- Data for review -

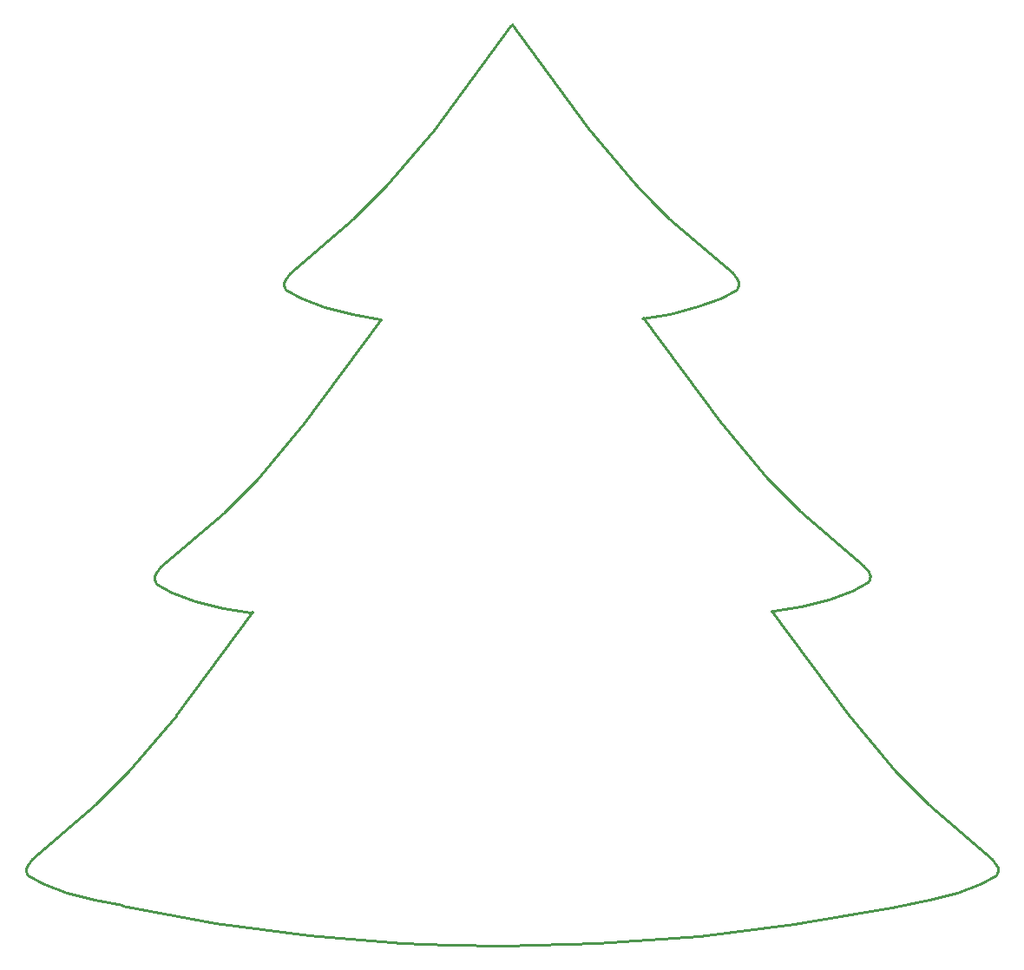
<source format=gko>
G04 Layer: BoardOutline*
G04 EasyEDA v6.2.35, 2019-08-21T20:42:41--4:00*
G04 b93f31dc4dfb4fa4b1faa3162af4ed07,6e2bf04d41c14c7a8c50f1ceb3267db7,10*
G04 Gerber Generator version 0.2*
G04 Scale: 100 percent, Rotated: No, Reflected: No *
G04 Dimensions in millimeters *
G04 leading zeros omitted , absolute positions ,3 integer and 3 decimal *
%FSLAX33Y33*%
%MOMM*%
G90*
G71D02*

%ADD10C,0.254000*%
G54D10*
G01X47309Y89754D02*
G01X39790Y79615D01*
G01X39789Y79611D02*
G01X35145Y74130D01*
G01X31931Y70903D01*
G01X25763Y65619D02*
G01X25333Y65042D01*
G01X25169Y64706D01*
G01X25149Y64537D01*
G01X25170Y64389D01*
G01X25236Y64213D01*
G01X25365Y63995D01*
G01X25378Y63975D02*
G01X26926Y63116D01*
G01X29153Y62296D01*
G01X31851Y61599D01*
G01X34555Y61152D01*
G01X54934Y79709D02*
G01X47414Y89875D01*
G01X62793Y70969D02*
G01X61226Y72457D01*
G01X59497Y74299D01*
G01X54935Y79705D01*
G01X31849Y70831D02*
G01X25763Y65619D01*
G01X69359Y64039D02*
G01X69488Y64256D01*
G01X69554Y64432D01*
G01X69575Y64580D01*
G01X69555Y64749D01*
G01X69401Y65070D01*
G01X68961Y65664D01*
G01X60169Y61228D02*
G01X62873Y61665D01*
G01X65571Y62353D01*
G01X67798Y63166D01*
G01X69346Y64019D01*
G01X34683Y61084D02*
G01X27163Y50945D01*
G01X27162Y50940D02*
G01X22518Y45460D01*
G01X19304Y42232D01*
G01X68961Y65664D02*
G01X62875Y70897D01*
G01X13136Y36949D02*
G01X12696Y36355D01*
G01X12542Y36035D01*
G01X12522Y35866D01*
G01X12543Y35718D01*
G01X12609Y35542D01*
G01X12738Y35324D01*
G01X12751Y35305D02*
G01X14298Y34446D01*
G01X16526Y33625D01*
G01X19224Y32928D01*
G01X21928Y32482D01*
G01X67736Y51150D02*
G01X60216Y61316D01*
G01X75595Y42410D02*
G01X72381Y45649D01*
G01X67737Y51146D01*
G01X19222Y42160D02*
G01X13136Y36949D01*
G01X82161Y35480D02*
G01X82290Y35697D01*
G01X82356Y35873D01*
G01X82377Y36021D01*
G01X82357Y36190D01*
G01X82203Y36511D01*
G01X81763Y37105D01*
G01X72971Y32669D02*
G01X75675Y33106D01*
G01X78373Y33794D01*
G01X80600Y34607D01*
G01X82148Y35460D01*
G01X80258Y22538D02*
G01X72739Y32703D01*
G01X88117Y13798D02*
G01X84903Y17037D01*
G01X80259Y22533D01*
G01X81763Y37105D02*
G01X75677Y42338D01*
G01X94684Y6867D02*
G01X94812Y7084D01*
G01X94878Y7261D01*
G01X94900Y7408D01*
G01X94879Y7578D01*
G01X94726Y7898D01*
G01X94285Y8493D01*
G01X84901Y3775D02*
G01X88197Y4494D01*
G01X90895Y5181D01*
G01X93123Y5994D01*
G01X94670Y6848D01*
G01X22160Y32611D02*
G01X14641Y22472D01*
G01X14640Y22467D02*
G01X9995Y16987D01*
G01X6782Y13760D01*
G01X94286Y8493D02*
G01X88199Y13726D01*
G01X613Y8476D02*
G01X173Y7883D01*
G01X20Y7563D01*
G01X0Y7394D01*
G01X21Y7246D01*
G01X95Y7052D01*
G01X215Y6852D01*
G01X229Y6832D02*
G01X1776Y5973D01*
G01X4004Y5152D01*
G01X6702Y4456D01*
G01X9405Y4009D01*
G01X9463Y3917D02*
G01X18522Y2223D01*
G01X27608Y1013D01*
G01X36719Y276D01*
G01X41284Y81D01*
G01X46617Y0D01*
G01X55779Y216D01*
G01X65731Y949D01*
G01X74942Y2074D01*
G01X84945Y3767D01*
G01X6700Y13688D02*
G01X613Y8476D01*

%LPD*%
M00*
M02*

</source>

- Exercise description -
Retype word for word everything in the listing above from the line that holds "G01X12522Y35866D01*" down to the line that holds "G01X82357Y36190D01*". Keep both end lines and leave out the rest.

- Exercise answer -
G01X12522Y35866D01*
G01X12543Y35718D01*
G01X12609Y35542D01*
G01X12738Y35324D01*
G01X12751Y35305D02*
G01X14298Y34446D01*
G01X16526Y33625D01*
G01X19224Y32928D01*
G01X21928Y32482D01*
G01X67736Y51150D02*
G01X60216Y61316D01*
G01X75595Y42410D02*
G01X72381Y45649D01*
G01X67737Y51146D01*
G01X19222Y42160D02*
G01X13136Y36949D01*
G01X82161Y35480D02*
G01X82290Y35697D01*
G01X82356Y35873D01*
G01X82377Y36021D01*
G01X82357Y36190D01*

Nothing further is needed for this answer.